China’s position is generally similar. China’s foreign ministry spokesman described the sinking of Cheonan as a tragic incident and stated that the priority in dealing with it should be to sustain peace and stability on the Korean Peninsula and in the entire North East Asia. Beijing is calling for calm and restraint until it transpires what exactly happened. Unofficially, China criticizes the evidence at South Korea’s disposal as unconvincing, patchy, and contradictory and says it is going to assess the situation independently.
North Korea insists that the evidence was forged and is ready to send its inspectors to assess it. Pyongyang is offering to delegate representatives to review South Korea’s “evidence,” a timely and rational initiative intended to keep the inter-Korean dialog afloat during the crisis and help defuse the conflict. South Korea’s refusal to enter talks with Pyongyang would further diminish the credibility of their evidence.

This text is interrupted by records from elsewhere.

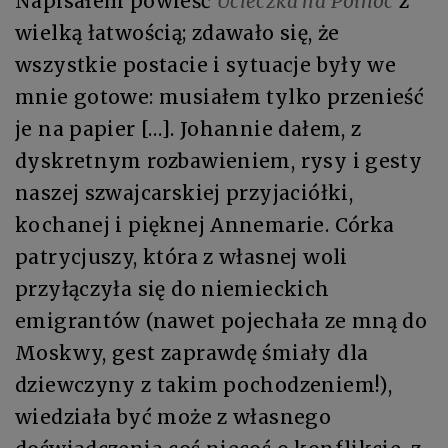
Napisałem powieść
Ucieczka na Północ
z
wielką łatwością; zdawało się, że
wszystkie postacie i sytuacje były we
mnie gotowe: musiałem tylko przenieść
je na papier […]. Johannie dałem, z
dyskretnym rozbawieniem, rysy i gesty
naszej szwajcarskiej przyjaciółki,
kochanej i pięknej Annemarie. Córka
patrycjuszy, która z własnej woli
przyłączyła się do niemieckich
emigrantów (nawet pojechała ze mną do
Moskwy, gest zaprawdę śmiały dla
dziewczyny z takim pochodzeniem!),
wiedziała być może z własnego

In addition to the dispute over the status of the key US base on Okinawa in Japan, the US is under pressure to end its military command in South Korea and turn it over to the South Koreans in 2012. The US has 28,000 troops on the peninsula. In line with an agreement reached after the end of the 1950s Korean war, South Korean soldiers follow US military orders in case of war on the Korean Peninsula. The latest incident comes as North Korea appeared ready to resume the six-party talks on North Korea’s nuclear program, involving Russia, Japan, China, the United States and the two Koreas, stalled in April 2009 when Pyongyang pulled out of the negotiations in protest against the United Nations’ condemnation of its missile tests.

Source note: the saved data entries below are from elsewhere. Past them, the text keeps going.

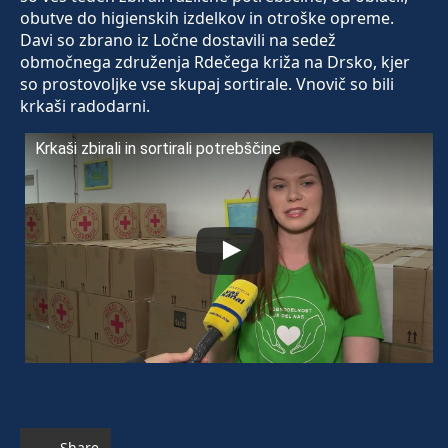
obutve do higienskih izdelkov in otroške opreme.
Davi so zbrano iz Ločne dostavili na sedež
območnega združenja Rdečega križa na Drsko, kjer
so prostovoljke vse skupaj sortirale. Vnovič so bili
krkaši radodarni.
Krkaši zbirali in sortirali potrebščine
Share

In 1999 this writer spoke with a former US Ambassador to Beijing, a career CIA officer and close friend of the Bush family. The former diplomat stated, in an incautious moment, “If North Korea did not exist, we would have to create it. They allow us to keep our fleet in the Japanese waters despite the end of the Cold War.” Perhaps the sudden heating up of Korea tensions is also related to a longer-term Pentagon agenda for the region. If we ask Cui Bono, the clear reply is Washington.
 Alexander Vorontsov, The Conundrum of the South Korean Corvette, RIA Novosti, Moscow, May 26, 2010.